■ **WHAT TO PRODUCE**: Going through the listing below, work out how many lines include "zeyunH" and give that number by itself.

■ **EXERCISE DATA**:
-*-
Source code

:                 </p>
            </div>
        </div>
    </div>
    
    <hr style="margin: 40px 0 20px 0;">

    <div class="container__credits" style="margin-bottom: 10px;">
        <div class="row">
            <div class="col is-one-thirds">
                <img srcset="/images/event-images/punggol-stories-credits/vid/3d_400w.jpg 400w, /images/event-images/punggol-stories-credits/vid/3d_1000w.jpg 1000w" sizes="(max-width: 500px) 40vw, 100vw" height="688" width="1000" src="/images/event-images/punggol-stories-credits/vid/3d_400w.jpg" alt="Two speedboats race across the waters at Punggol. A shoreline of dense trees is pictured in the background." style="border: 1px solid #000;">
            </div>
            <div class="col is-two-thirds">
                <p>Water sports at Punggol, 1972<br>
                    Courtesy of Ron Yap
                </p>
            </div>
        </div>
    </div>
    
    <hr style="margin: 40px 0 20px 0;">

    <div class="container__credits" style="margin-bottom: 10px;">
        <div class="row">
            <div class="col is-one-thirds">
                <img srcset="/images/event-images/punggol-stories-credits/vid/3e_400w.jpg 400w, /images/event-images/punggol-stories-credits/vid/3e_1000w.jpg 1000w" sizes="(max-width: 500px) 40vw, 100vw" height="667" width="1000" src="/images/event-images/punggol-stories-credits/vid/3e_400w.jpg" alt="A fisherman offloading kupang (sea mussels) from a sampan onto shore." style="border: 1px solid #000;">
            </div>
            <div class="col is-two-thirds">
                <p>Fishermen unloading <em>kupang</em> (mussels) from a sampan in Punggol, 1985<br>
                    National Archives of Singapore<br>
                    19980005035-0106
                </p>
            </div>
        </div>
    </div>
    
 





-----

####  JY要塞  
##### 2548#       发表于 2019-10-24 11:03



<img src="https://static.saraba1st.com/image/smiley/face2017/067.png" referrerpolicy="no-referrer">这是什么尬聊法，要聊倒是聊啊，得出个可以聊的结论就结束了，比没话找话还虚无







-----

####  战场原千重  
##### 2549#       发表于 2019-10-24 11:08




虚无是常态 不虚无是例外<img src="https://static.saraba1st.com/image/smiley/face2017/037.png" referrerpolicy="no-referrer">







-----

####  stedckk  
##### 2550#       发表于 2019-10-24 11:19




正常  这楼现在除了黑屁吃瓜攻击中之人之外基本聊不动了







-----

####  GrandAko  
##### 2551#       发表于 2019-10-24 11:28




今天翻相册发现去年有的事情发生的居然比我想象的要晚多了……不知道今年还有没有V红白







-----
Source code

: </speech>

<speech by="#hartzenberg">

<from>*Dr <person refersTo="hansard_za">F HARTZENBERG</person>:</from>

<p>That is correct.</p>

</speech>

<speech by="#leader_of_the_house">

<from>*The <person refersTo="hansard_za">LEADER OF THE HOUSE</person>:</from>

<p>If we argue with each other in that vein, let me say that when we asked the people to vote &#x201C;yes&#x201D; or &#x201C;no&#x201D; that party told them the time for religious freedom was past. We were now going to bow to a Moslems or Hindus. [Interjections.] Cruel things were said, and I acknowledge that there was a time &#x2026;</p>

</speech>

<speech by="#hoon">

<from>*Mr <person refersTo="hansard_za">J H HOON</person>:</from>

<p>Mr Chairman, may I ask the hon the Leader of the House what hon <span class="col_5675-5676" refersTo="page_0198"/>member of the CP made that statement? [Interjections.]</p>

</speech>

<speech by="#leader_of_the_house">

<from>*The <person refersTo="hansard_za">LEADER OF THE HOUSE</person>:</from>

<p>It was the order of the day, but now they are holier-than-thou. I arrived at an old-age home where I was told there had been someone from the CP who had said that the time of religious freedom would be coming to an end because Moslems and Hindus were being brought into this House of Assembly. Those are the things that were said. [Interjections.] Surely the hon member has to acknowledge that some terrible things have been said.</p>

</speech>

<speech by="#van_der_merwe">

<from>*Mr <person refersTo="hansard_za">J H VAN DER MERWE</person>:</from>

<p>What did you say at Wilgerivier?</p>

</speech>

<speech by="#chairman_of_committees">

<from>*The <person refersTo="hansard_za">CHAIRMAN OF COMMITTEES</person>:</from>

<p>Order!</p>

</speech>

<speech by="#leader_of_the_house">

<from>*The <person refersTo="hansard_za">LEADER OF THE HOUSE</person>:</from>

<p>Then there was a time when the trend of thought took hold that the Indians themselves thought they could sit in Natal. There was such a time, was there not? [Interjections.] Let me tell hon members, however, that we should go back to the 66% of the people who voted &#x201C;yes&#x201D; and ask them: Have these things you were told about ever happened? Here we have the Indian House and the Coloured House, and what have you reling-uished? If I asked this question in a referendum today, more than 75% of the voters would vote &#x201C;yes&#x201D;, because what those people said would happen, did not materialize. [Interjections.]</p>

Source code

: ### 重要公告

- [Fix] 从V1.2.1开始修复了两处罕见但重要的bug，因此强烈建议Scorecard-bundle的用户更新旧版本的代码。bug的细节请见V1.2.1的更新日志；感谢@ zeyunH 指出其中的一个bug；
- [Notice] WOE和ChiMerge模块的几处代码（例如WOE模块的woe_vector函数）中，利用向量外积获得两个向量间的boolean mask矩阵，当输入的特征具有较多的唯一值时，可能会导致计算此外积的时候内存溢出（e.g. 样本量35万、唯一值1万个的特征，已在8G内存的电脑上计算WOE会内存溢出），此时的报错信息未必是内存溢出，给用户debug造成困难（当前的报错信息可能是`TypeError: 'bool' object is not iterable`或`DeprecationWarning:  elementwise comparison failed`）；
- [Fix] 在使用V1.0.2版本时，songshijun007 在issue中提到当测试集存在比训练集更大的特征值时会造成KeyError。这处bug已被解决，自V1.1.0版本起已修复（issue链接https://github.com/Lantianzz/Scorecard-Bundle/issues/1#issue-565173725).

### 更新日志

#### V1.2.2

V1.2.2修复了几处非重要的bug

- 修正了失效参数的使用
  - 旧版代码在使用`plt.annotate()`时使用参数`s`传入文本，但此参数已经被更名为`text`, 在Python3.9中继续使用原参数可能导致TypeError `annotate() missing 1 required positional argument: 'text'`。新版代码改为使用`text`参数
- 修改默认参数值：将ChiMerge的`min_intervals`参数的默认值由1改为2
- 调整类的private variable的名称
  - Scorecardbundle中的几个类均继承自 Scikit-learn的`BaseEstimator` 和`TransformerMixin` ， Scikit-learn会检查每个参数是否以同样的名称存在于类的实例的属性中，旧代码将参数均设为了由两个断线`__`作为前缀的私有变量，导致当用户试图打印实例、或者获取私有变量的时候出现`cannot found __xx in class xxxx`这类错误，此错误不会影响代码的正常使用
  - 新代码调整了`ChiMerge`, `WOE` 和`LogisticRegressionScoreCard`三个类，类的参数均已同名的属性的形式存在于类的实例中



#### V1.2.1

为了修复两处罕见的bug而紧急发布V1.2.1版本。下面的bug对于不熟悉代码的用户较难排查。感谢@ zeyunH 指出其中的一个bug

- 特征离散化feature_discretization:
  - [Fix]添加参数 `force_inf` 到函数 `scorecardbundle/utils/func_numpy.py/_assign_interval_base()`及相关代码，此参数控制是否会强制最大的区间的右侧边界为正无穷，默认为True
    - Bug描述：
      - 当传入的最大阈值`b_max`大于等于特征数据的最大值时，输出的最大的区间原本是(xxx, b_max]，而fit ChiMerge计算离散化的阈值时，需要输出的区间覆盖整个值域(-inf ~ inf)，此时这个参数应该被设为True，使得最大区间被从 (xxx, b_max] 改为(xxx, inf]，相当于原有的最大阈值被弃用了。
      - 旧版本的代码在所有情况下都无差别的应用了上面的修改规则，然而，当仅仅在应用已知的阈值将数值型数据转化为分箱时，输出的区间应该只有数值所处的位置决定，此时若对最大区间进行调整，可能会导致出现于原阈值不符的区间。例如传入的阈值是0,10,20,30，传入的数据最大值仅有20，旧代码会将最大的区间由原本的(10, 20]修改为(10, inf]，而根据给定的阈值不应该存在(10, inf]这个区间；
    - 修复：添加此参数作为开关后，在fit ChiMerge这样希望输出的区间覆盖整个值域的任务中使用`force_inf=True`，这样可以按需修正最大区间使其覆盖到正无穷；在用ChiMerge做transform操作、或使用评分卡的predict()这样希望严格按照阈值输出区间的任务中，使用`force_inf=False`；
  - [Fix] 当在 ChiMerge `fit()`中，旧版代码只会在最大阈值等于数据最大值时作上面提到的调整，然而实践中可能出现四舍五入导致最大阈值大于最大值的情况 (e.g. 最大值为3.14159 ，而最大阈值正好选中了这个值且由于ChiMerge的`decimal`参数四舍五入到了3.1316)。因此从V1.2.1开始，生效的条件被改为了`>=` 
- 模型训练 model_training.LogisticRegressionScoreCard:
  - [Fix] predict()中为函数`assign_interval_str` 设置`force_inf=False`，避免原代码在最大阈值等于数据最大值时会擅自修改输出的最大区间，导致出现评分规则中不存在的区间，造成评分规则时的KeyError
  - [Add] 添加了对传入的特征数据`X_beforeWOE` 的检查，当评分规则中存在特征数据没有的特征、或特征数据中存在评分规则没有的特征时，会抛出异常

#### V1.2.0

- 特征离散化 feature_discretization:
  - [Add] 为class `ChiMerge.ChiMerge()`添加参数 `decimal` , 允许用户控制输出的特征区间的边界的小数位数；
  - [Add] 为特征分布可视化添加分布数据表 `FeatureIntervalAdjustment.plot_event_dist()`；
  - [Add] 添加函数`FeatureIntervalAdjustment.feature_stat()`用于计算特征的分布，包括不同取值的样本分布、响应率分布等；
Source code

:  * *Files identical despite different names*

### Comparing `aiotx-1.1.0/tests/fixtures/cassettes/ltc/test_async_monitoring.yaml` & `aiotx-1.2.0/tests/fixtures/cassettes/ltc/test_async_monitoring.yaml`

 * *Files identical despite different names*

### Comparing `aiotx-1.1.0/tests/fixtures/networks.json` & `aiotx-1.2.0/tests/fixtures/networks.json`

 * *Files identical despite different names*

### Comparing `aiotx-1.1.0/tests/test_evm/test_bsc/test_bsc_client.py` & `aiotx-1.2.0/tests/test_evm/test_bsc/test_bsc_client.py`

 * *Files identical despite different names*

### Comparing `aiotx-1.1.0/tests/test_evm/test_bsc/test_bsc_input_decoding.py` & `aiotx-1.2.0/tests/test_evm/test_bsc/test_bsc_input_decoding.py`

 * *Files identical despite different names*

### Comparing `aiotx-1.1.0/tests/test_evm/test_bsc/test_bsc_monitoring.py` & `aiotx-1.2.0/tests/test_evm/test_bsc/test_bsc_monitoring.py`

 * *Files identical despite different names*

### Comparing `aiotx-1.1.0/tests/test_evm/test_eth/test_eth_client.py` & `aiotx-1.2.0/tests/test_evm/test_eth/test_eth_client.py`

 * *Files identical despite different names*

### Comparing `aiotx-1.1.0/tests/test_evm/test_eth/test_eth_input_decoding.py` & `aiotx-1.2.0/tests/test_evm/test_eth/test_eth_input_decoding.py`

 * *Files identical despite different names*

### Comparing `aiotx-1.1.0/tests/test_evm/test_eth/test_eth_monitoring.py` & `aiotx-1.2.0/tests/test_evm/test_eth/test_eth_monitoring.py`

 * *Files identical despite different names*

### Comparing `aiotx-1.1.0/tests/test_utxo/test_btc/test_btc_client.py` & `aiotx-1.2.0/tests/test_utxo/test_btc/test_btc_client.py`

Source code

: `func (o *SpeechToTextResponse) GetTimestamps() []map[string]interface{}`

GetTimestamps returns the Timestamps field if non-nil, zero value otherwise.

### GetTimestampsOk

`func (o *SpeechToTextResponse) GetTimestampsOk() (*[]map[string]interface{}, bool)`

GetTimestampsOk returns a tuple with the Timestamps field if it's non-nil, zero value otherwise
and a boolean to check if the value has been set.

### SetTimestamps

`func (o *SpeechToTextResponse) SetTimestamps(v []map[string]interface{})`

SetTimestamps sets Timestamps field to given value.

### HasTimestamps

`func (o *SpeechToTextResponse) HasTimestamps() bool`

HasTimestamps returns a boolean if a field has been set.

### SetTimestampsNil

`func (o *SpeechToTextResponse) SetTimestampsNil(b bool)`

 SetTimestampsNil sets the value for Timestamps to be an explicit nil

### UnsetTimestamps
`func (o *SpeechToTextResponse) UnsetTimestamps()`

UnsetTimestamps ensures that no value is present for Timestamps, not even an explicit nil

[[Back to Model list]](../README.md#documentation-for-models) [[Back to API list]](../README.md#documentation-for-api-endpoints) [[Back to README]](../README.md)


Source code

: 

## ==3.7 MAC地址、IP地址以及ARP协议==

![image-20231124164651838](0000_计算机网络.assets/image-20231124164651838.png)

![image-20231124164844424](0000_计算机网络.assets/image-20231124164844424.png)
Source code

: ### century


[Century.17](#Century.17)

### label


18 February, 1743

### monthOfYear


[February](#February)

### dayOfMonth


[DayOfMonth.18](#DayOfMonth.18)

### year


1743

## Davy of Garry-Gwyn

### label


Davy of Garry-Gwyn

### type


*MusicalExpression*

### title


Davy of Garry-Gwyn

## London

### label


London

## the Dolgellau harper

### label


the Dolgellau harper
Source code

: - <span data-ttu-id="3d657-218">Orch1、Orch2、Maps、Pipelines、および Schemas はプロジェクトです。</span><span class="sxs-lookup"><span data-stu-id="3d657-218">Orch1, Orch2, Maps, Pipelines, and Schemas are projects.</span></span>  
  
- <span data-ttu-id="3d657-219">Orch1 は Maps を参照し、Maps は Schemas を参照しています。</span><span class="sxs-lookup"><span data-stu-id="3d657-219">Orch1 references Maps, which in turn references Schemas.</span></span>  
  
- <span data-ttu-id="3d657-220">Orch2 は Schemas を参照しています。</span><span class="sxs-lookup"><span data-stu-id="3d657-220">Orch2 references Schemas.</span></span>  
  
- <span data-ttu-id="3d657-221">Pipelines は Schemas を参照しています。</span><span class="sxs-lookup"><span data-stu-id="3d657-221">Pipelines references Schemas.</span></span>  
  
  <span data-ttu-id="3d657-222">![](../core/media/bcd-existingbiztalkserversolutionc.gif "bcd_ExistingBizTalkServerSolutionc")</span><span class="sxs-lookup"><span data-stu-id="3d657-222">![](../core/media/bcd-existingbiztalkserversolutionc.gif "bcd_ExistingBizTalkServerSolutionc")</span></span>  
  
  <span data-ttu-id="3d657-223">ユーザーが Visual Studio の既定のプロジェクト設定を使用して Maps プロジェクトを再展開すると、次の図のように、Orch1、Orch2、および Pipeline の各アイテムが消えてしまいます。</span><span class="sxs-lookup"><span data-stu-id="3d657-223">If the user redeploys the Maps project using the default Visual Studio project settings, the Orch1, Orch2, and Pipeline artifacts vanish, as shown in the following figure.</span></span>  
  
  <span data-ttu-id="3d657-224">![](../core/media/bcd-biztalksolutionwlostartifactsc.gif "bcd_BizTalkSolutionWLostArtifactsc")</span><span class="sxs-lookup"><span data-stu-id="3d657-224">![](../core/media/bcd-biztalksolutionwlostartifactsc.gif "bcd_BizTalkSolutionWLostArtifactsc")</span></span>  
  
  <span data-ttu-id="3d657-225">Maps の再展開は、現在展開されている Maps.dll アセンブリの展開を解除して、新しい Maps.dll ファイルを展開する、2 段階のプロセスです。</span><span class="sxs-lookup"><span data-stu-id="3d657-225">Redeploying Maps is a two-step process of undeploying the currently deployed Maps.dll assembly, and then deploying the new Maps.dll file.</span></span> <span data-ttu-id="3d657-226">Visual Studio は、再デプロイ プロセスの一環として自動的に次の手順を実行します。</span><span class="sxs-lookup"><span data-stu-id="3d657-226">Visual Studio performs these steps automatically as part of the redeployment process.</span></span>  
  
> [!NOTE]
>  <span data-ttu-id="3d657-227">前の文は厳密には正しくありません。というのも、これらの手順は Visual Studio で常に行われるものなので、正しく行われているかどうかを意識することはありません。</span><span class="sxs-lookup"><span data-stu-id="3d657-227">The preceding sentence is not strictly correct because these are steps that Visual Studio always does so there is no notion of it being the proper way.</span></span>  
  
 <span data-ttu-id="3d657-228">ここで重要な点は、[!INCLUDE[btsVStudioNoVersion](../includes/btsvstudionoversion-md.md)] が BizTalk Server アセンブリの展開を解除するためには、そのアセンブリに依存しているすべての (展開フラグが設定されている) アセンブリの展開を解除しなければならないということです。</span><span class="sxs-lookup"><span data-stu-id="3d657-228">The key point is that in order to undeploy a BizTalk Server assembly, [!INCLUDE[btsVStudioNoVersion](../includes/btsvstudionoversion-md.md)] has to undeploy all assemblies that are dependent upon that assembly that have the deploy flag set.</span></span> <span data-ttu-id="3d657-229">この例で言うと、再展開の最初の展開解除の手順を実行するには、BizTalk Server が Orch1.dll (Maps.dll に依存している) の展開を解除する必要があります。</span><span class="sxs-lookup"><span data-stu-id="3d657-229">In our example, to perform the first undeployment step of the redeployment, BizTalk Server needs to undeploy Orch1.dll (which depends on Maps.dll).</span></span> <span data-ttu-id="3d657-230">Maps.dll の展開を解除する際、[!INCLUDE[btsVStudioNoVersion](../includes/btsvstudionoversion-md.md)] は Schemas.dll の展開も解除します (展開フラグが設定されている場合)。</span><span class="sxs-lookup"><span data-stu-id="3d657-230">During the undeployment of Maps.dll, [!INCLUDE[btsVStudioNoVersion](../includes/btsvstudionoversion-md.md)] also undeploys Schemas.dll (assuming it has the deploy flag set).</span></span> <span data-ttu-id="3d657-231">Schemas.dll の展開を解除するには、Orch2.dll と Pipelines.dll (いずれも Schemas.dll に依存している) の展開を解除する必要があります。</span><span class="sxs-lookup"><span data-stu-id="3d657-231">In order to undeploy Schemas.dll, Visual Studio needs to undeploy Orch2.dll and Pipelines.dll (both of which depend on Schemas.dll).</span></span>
-*-
■ **RESPONSE BOX**: 2